• **Task objective**: Do the following statements agree with the text on AI at Lectra below? Answer yes or no for each, quoting the deciding words of the text. (a) TextileGenesis uses rule-based AI to trace products from fiber to finished product. (b) Lectra designs its AI to replace human expertise. (c) Lectra has acquired AQC.

• **Exercise passage**:

---

TextileGenesis applies rule-based AI to ensure end-to-end traceability from fiber to finished product, offering full transparency and auditability at every step of the supply chain.
At Lectra, AI is designed to remain interpretable and enhance, not replace, human expertise. Ethics, explainability, and accountability are embedded by design, supporting both operational excellence and long-term trust.
If we look past the big, sweeping, questions, most AI strategies – and most technology initiatives in general – have a more pressing near-term goal: to help deliver transformation in areas that the industry has identified as priorities for change. Across the value chain, Lectra has some examples of this kind of focus in action, so walk us through, for example, where AI is contributing to transformation in product design, textile quality control, material yield optimisation, and measuring brand performance.
AI is already driving concrete improvements across the value chain. In manufacturing, Valia Fashion enhances planning and fabric optimization. Recently, Lectra has signed a strategic partnership with AQC which develops AI vision systems to automate and improve defect detection. On the marketing side, Retviews AI-based solution supports real-time competitive benchmarking and Launchmetrics uses AI to add insights into brand performance. These offers are operational today and delivering measurable results.
There are very few companies that have the same scale of direct presence in fashion manufacturing as they do in design, development, and other domains. That reach matters for reasons we’ve already talked about, but it could also put a lot of power into the hands of companies that are actively working to reduce their impact, track their product journeys, and comply with disclosure requirements and vehicles like Digital Product Passports. If you think about the production-level visibility you’re building with the Valia Fashion platform, and the fibre-foward traceability you’re architecting with TextileGenesis, what role do you think AI has to play in the new toolkit for sustainability.
AI plays a pivotal role in making sustainability measurable, traceable, and actionable. With TextileGenesis, we leverage rules-based AI to tackle the challenge of fiber-to-retail traceability, ensuring data integrity and enabling compliance with evolving regulations. Valia Fashion enhances this by providing granular, real-time visibility into production processes. Together, these solutions empower brands to not only substantiate their sustainability claims but also to continuously refine and improve their practices. AI facilitates a shift from reactive compliance to proactive impact management, which is increasingly becoming a key competitive differentiator.
What do you believe are the next steps for how AI is deployed and used? Is it more likely that AI will solidify its place as a new human interface paradigm the frontend of tools and workflows? Or is its future closer to what cloud infrastructure has become today – a quieter commodity that is still the foundation for the next generation of applications, but in a less obvious way than what we’ve seen over the last couple of years? Or is it both?
AI will play a dual role in the future. On one side, it will remain a visible interface, enhancing decision-making and creativity by providing real-time insights and augmenting human intuition, especially in areas like design and planning. On the other side, AI will continue to serve as the invisible backbone, driving backend automation, analyzing large datasets, and enabling greater interoperability across systems. This dual nature, visible intelligence for user interaction and invisible AI for data processing, will make AI an integral part of technology stacks, much like cloud computing has become today, driving both efficiency and innovation in the background.

---

• **Supplied entries**:
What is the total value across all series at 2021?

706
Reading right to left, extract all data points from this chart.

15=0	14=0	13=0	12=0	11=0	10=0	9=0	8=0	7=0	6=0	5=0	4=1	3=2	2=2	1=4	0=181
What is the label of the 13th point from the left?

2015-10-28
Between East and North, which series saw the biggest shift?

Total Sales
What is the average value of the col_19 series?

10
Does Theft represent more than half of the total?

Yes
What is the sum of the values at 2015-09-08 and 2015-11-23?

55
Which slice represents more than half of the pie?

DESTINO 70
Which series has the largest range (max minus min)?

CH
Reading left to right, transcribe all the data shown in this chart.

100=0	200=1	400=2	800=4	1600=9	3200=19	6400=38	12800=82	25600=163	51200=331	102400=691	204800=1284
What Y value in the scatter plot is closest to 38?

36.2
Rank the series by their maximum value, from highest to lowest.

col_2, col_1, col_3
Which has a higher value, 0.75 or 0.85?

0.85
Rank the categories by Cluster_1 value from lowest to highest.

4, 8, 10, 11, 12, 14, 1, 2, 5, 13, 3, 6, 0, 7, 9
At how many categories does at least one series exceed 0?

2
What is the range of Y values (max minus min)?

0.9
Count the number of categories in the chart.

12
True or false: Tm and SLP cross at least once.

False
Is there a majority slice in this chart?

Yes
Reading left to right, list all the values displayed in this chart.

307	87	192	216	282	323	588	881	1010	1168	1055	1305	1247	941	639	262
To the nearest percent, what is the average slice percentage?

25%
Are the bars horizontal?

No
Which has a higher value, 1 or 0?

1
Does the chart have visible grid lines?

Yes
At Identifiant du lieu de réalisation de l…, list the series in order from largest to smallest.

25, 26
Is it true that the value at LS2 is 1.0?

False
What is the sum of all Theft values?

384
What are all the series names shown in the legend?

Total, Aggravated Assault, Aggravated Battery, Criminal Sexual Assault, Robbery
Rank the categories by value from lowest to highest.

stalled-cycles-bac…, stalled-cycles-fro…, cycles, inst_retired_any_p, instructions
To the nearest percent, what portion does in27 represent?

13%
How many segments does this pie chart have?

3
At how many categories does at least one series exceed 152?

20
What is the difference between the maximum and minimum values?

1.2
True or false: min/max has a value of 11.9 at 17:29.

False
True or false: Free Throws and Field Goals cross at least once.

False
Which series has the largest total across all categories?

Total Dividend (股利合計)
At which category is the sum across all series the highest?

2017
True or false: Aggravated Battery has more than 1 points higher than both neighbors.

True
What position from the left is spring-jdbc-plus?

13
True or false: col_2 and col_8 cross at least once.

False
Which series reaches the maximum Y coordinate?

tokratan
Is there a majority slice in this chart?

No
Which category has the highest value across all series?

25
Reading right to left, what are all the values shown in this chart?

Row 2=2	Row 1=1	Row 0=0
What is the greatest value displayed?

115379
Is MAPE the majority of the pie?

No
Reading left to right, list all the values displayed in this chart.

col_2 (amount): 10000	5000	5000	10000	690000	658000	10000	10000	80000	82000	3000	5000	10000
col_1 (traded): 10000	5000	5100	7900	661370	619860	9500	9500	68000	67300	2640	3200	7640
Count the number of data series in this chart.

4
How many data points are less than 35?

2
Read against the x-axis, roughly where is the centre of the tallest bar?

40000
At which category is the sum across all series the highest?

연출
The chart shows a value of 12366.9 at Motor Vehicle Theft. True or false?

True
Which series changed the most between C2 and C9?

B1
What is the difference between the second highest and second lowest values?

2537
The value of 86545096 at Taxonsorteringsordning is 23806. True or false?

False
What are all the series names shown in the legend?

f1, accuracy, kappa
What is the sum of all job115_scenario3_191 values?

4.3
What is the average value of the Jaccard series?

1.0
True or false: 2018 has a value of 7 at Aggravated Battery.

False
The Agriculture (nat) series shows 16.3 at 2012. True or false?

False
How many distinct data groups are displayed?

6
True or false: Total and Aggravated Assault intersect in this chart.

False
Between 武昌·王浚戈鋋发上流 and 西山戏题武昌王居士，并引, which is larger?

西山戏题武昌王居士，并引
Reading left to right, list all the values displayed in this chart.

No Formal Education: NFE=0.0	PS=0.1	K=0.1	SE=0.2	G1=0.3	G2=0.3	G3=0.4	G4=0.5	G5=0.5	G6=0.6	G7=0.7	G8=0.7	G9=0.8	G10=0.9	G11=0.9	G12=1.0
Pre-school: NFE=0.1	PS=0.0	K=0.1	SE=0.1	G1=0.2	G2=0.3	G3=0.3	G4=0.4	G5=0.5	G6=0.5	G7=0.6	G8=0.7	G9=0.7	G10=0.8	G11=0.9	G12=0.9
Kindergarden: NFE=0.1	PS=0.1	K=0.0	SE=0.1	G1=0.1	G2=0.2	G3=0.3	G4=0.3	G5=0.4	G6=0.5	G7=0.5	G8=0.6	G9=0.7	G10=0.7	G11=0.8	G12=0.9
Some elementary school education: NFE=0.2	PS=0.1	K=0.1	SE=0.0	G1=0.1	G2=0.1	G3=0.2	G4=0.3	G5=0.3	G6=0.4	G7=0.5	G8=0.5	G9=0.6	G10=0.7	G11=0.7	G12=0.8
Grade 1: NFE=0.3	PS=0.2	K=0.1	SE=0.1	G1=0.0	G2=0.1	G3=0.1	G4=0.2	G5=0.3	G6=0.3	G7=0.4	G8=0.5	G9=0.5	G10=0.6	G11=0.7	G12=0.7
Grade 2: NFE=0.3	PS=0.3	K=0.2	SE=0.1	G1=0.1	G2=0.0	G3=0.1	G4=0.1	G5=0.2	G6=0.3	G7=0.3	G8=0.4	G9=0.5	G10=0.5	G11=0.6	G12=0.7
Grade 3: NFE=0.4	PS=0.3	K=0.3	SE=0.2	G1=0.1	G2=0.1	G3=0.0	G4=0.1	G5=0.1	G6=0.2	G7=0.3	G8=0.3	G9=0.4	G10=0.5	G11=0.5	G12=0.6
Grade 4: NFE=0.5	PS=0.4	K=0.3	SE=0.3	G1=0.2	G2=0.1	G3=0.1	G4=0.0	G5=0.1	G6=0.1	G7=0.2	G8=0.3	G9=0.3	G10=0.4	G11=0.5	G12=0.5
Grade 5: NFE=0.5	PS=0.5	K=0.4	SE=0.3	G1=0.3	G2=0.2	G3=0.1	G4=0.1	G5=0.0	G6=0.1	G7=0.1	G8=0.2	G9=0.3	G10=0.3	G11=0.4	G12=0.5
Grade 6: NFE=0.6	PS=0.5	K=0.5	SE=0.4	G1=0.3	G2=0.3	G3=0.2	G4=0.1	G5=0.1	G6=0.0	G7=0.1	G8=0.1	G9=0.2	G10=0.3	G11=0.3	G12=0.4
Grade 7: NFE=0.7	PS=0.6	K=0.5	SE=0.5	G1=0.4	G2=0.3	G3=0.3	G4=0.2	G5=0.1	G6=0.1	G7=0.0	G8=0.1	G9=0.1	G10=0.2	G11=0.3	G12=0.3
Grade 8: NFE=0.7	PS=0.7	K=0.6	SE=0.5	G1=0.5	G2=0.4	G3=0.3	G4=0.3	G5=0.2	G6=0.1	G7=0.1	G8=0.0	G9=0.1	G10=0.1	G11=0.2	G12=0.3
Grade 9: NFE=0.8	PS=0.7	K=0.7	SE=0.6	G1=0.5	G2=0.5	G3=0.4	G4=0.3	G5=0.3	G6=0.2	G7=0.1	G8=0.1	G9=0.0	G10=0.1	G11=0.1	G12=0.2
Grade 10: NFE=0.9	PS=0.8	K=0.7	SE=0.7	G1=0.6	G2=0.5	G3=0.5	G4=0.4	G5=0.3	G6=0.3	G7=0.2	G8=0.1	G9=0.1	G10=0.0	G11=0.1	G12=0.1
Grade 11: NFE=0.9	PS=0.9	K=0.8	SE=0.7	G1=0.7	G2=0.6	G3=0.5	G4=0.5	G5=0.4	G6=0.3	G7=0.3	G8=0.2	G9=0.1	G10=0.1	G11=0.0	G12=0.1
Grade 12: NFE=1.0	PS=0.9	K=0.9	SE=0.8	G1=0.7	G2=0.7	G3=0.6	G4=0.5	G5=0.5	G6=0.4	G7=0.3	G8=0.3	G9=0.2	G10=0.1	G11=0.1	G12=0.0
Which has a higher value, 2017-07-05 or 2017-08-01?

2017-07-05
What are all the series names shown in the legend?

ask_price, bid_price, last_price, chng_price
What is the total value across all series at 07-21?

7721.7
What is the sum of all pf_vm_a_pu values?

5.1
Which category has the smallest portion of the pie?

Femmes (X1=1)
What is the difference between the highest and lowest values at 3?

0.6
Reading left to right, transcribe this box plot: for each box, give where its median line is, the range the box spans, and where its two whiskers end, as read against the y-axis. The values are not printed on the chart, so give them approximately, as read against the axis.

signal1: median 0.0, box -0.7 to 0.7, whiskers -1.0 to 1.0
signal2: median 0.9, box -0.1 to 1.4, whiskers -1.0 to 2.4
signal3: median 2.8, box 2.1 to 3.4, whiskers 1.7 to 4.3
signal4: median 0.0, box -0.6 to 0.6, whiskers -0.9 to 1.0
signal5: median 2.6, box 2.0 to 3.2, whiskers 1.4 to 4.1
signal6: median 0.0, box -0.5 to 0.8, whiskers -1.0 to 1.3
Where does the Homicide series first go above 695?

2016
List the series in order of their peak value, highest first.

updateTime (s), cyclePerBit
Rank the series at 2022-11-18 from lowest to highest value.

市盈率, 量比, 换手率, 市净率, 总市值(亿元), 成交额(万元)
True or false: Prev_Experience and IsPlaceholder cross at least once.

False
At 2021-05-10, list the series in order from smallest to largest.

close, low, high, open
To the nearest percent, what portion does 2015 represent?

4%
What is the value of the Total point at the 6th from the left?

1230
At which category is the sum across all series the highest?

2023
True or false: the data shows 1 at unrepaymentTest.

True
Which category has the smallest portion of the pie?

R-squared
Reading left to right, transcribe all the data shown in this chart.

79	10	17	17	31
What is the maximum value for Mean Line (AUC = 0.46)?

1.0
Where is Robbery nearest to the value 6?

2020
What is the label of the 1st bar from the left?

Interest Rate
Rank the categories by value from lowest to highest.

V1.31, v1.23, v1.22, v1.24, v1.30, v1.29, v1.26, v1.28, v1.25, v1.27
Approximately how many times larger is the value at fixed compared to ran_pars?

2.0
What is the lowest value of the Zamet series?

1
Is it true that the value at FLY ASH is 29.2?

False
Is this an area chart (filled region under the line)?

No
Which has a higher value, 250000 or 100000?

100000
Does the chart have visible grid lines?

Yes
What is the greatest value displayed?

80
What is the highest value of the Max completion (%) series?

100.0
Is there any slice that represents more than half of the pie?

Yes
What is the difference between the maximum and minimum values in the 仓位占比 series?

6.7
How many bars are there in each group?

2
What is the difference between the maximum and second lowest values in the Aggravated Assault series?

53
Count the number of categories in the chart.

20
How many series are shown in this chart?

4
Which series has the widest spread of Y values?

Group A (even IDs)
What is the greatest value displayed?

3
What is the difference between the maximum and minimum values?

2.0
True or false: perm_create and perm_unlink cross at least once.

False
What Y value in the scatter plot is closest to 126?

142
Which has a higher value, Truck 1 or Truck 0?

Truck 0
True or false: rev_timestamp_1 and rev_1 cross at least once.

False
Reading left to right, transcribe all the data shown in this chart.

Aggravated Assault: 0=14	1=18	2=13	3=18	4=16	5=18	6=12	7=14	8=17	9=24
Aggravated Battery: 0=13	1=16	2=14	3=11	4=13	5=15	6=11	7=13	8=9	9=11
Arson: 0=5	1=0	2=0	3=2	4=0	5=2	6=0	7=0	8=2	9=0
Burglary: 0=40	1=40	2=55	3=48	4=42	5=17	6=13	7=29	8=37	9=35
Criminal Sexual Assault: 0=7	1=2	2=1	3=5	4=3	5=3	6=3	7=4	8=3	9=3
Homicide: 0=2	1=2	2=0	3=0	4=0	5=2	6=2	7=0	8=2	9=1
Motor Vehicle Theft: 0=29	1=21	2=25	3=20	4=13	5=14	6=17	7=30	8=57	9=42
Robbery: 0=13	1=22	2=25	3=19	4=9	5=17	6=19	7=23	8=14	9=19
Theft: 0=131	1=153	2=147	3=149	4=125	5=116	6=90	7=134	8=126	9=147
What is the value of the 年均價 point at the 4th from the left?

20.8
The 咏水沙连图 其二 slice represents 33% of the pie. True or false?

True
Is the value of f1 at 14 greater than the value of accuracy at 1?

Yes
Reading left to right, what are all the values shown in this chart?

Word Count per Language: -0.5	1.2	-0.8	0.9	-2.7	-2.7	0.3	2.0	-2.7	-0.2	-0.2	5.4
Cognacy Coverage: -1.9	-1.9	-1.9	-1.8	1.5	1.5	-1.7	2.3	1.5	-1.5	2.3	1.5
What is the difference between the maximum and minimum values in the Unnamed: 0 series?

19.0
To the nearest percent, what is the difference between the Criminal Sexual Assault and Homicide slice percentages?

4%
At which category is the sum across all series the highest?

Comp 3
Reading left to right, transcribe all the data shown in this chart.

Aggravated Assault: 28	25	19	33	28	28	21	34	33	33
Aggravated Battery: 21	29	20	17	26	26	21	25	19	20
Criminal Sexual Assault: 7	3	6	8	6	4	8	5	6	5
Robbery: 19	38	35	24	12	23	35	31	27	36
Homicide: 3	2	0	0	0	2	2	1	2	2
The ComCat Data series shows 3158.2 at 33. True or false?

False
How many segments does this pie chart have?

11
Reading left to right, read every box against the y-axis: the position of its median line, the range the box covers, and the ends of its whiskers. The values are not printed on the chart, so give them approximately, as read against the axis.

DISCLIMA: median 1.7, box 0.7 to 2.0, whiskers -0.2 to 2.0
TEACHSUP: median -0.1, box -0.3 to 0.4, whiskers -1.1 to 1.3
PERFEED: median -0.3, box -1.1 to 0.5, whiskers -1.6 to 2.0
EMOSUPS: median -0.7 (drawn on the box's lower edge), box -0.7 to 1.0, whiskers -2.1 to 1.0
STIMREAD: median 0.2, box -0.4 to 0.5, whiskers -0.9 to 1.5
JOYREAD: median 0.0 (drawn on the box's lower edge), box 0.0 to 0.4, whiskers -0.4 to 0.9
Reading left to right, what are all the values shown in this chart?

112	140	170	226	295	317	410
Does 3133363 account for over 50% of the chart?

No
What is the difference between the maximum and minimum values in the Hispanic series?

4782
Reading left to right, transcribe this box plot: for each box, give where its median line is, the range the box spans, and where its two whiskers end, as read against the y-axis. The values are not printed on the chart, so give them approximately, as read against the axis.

---

• **Written answer**:
(a) Yes: "TextileGenesis applies rule-based AI to ensure end-to-end traceability from fiber to finished product"
(b) No: "AI is designed to remain interpretable and enhance, not replace, human expertise."
(c) No: "Lectra has signed a strategic partnership with AQC"